THE snow was still coming down the next day as Cardinal and Delorme sat in Dyson's office while he read to them from the RCMP's profile of the killer. How the detective sergeant had got Ottawa headquarters to respond so quickly was a mystery to Cardinal. The fax wires must have been humming. And now- this was so like Dyson it verged on self-parody- he was making fun of the document he had gone to so much trouble to secure.

"Analysis of site photographs is hampered by the fact that only one is the site of a murder. The island mineshaft is a dump site only. Oh, really. That's wonderful." Dyson addressed himself to the report he was holding. "Tell me something else I don't know."

He didn't look up. Just flipped through a couple of pages, breezing his way through a paragraph here, a paragraph there. "Differing causes of death… asphyxiation… blunt trauma… Blah and blah and again blah. Boy attacked while seated… facing attacker, indicating knew attacker and to some degree trusted… Well, we know all this."
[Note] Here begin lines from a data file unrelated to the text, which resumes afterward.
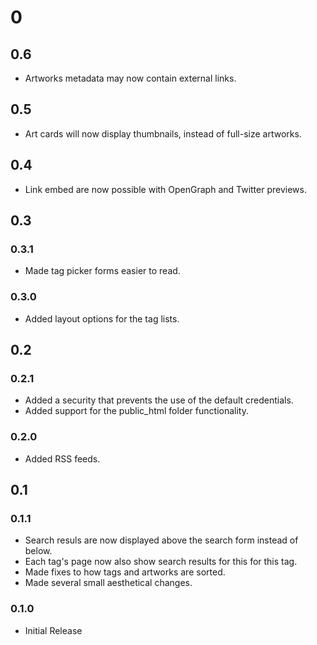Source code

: # 0
## 0.6
- Artworks metadata may now contain external links.

## 0.5
- Art cards will now display thumbnails, instead of full-size artworks.

## 0.4
- Link embed are now possible with OpenGraph and Twitter previews.

## 0.3
### 0.3.1
- Made tag picker forms easier to read.

### 0.3.0
- Added layout options for the tag lists.

## 0.2
### 0.2.1
- Added a security that prevents the use of the default credentials.
- Added support for the public_html folder functionality.

### 0.2.0
- Added RSS feeds.

## 0.1
### 0.1.1
- Search resuls are now displayed above the search form instead of below.
- Each tag's page now also show search results for this for this tag.
- Made fixes to how tags and artworks are sorted.
- Made several small aesthetical changes.

### 0.1.0
- Initial Release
Cardinal said, "What I don't understand is why you tapped the RCMP profilers so soon. I would have waited till we had more to give them."

"And when might that be?"

"You should have kept me informed. We all know the Horsemen can destroy a case faster than you can say Musical Ride. I mean, look at Kyle Corbett, for God's sake. I don't even want to speculate how they screwed that one up. But their profilers are a different story, and Grace Legault- who we may as well call Miss General Public- called me last night and wanted to know when we'd be calling them in. I told her we had no need to call in RCMP profilers, OPP profilers, or any other damn profilers and now I'm going to look like an idiot."

"Look, it was the chief's idea and it was a good one. You should be thanking him. Haven't you ever heard of a preemptive strike? This'll keep the media off our backs with this call-in-the-feds crap. And it gets us points with our brothers and sisters in red, always a good thing."

"But there's nothing here Toronto Forensic can't handle-"

Dyson didn't wait to hear the further thoughts of John Cardinal. He plowed on, "Girl taken from crowded place… no visible struggle… again indicating degree of familiarity…"

"Children, even teenagers will trust anyone if they're approached the right way," Delorme said. "Remember we had that molester a few years ago who would pretend to be from the hospital and tell them their mother was in Emergency."

"I'm just amazed that they call this a service." Dyson tapped the report.

"One dump site and thirty seconds with some photographs," Cardinal said. "No profiler's going to come up with much under those circumstances."

"Suddenly you're in love with the Horsemen? How many murder scenes has this so-called profiler worked, that's what I want to know."

"That's Joanna Prokop. She profiled Laurence Knapschaefer right down to the type of car he drove. She's got more brains than the entire O division put together."

Dyson flipped to the last page and glared at the summary he found there. "Nature of both sites indicates loner… Knowledge of mineshaft indicates local resident… Ah, here we are: This killer shows characteristics of both the organized and disorganized type. He's not afraid to face intended victims head-on. Has requisite social skills- surface ones- to entice a young person into dangerous circumstances. The abandoned house, the mineshaft, the tape recording, all indicate careful planning. Careful planning suggests attacker probably holds a steady job. May be an obsessive cleaner or neat freak, a list-maker. May hold a job that requires a high degree of organization. Todd Curry didn't look very neat to me, but no doubt we have different housekeeping standards than the Horsemen. Or Horseladies, sorry.